Le pourvoi formé par M. B. contre l'arrêt du 15 octobre 2015 aurait donc dû, soit ne pas être engagé, soit, s'il avait déjà été introduit, faire l'objet d'un désistement en exécution de l'article 2 précité.

Or, les 5 courriers adressés entre le 5 juillet 2017 et le 9 janvier 2018 au conseil de M. B. sollicitant la justification du désistement du pourvoi n'ont pas été suivis d'effet et il s'infère de l'arrêt de rejet de la Cour de cassation du 13 juin 2018 (n° 16-10.730) que M. B. ne s'est pas désisté.

Par ailleurs, il résulte des affirmations, non contredites par M. B. et corroborées par les 5 courriers évoqués ci-avant réclamant la signature des ordres de mouvement, que ces documents n'ont pas été signés ou, plus précisément, selon ces courriers, « correctement signés », alors que M. B. s'est engagé à l'article 1 de la transaction, intitulé « Cession d'actions », à « régularise[r] le bordereau de mouvement de titres » correspondant aux 75 actions cédées « concomitamment » à la signature de la transaction et que la somme de 200 000 euros, incluant le prix de ces actions, due en exécution de l'article 1, avait été versée.

Les intimés sont donc fondés à soutenir que M. B. ne s'est pas conformé aux obligations qui lui incombaient en application des articles 1 et 2 de la transaction.
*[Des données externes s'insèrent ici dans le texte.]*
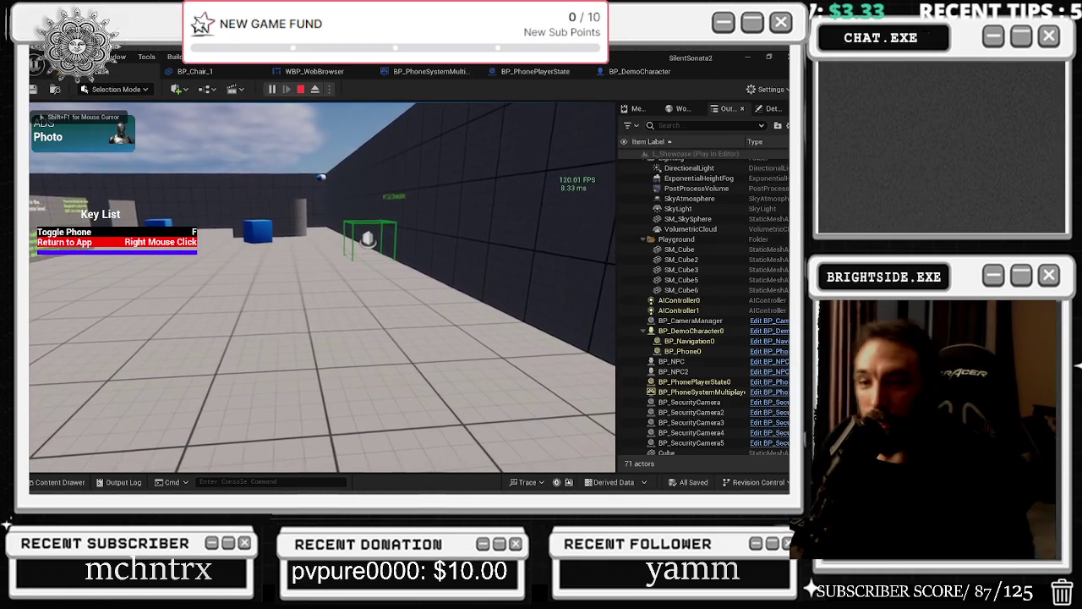
pyautogui.press('Escape')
Ces inexécutions, qui concernent les deux obligations mises à la charge de M. B. par l'accord - le désistement d'instance et la cession des 75 actions de la société Enthalpia Sud Ouest - sont suffisamment graves pour justifier le refus des sociétés Menway Holding (anciennement Hominis) et Enthalpia Sud Ouest de se désister de l'instance pendante devant le tribunal de commerce de Paris.
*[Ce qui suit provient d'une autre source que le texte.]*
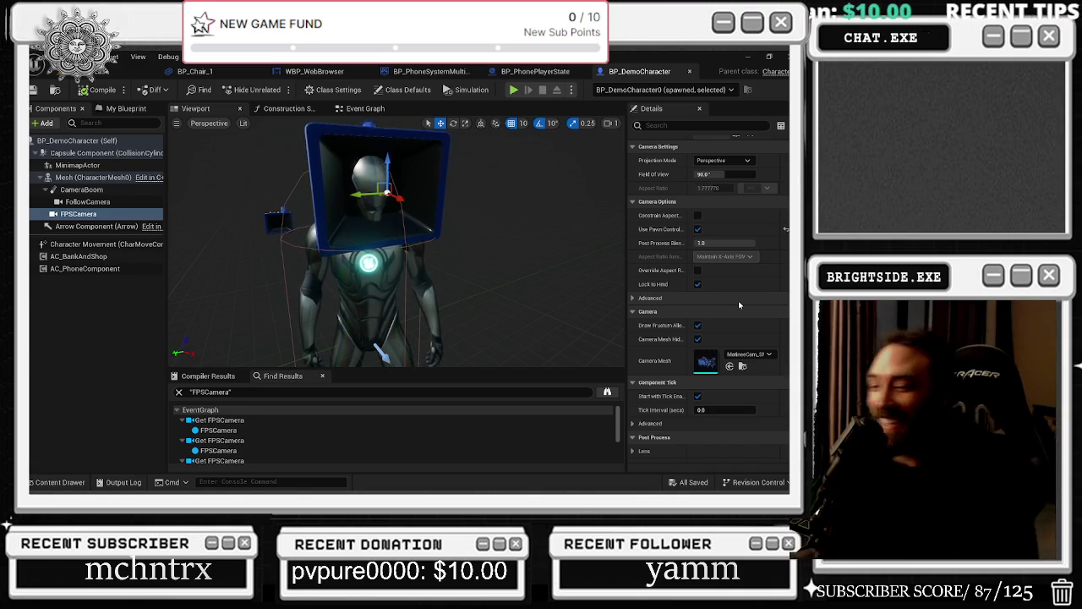
# Step: Compare FPSCamera with FollowCamera, then turn off Use Pawn Control Rotation on FPSCamera
pyautogui.moveTo(487, 212)
pyautogui.mouseDown()
pyautogui.moveTo(406, 217)
pyautogui.moveTo(404, 259)
pyautogui.moveTo(404, 212)
pyautogui.mouseUp()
Il résulte des éléments qui précèdent qu'il n'y a pas lieu à résolution - et encore moins à annulation - de la transaction.

Il convient donc de confirmer le jugement en ce qu'il a débouté M. B. de sa demande principale.

Sur les demandes de dommages et intérêts pour procédure abusive

En se bornant à indiquer qu'il « est difficile de comprendre les motivations de M. Marcel B. à l'occasion de cette procédure à l'évidence vouée à l'échec » et à faire état du « caractère manifestement abusif » de cette procédure, M. B., M. P. et les sociétés Menway Holding, Enthalpia Sud-Ouest et Compagnie financière de l'Ernz Blanche n'établissent pas en quoi l'exercice par M. B. de son droit d'agir en justice et de relever appel a dégénéré en abus.

Au soutien de sa demande de dommages et intérêts pour appel abusif, le fonds MBO Capital II fait valoir qu'il est étranger au litige, alors qu'étant partie à la transaction, M. B. ne pouvait, dans le cadre de son action en annulation et/ou résolution de cette transaction, se dispenser de l'assigner puis de l'intimer.

L'abus invoqué par les intimés n'est donc pas caractérisé.

Il s'ensuit que les demandes de dommages et intérêts doivent être rejetées.

Sur les dépens et frais irrépétibles

M. B., qui succombe, sera tenu aux dépens de première instance, le jugement étant confirmé de ce chef, et d'appel.

Il y a également lieu à confirmation des dispositions ayant condamné M. B. à payer à M. P. et aux sociétés Enthalpia Sud Ouest, Ernz Blanche et Menway Holding la somme de 5 000 euros chacun en application de l'article 700 du code de procédure civile. M. B. sera en outre condamné, sur le fondement du même texte, à payer aux mêmes la somme de 2 000 euros chacun et au fonds MBO Capital II celle de 5 000 euros.

PAR CES MOTIFS

Statuant dans les limites de l'appel,

Confirme le jugement,

Rejette les demandes de dommages et intérêts formées par M. Jean-Louis P., la SA Compagnie Financière de l'Ernz Blanche, la SAS Enthalpia Sud Ouest, la SAS Menway Holding et le fonds MBO Capital II, représenté par la société de gestion MBO et Co (anciennement MBO Partenaires),

Condamne M. Marcel B. à payer, en application de l'article 700 du code de procédure civile, à M. Jean-Louis P., à la SA Compagnie Financière de l'Ernz Blanche, à la SAS Enthalpia Sud Ouest et à la SAS Menway Holding la somme de 2 000 euros chacun, soit un total de 8 000 euros, et au fonds MBO Capital II, représenté par la société de gestion MBO et Co (anciennement MBO Partenaires), celle de 5 000 euros au titre des frais irrépétibles exposés par ces derniers à hauteur d'appel,

Condamne M. Marcel B. aux dépens d'appel, qui pourront, pour ceux qui le concernent, être recouvrés par Me Bertrand M. conformément aux dispositions de l'article 699 du code de procédure civile.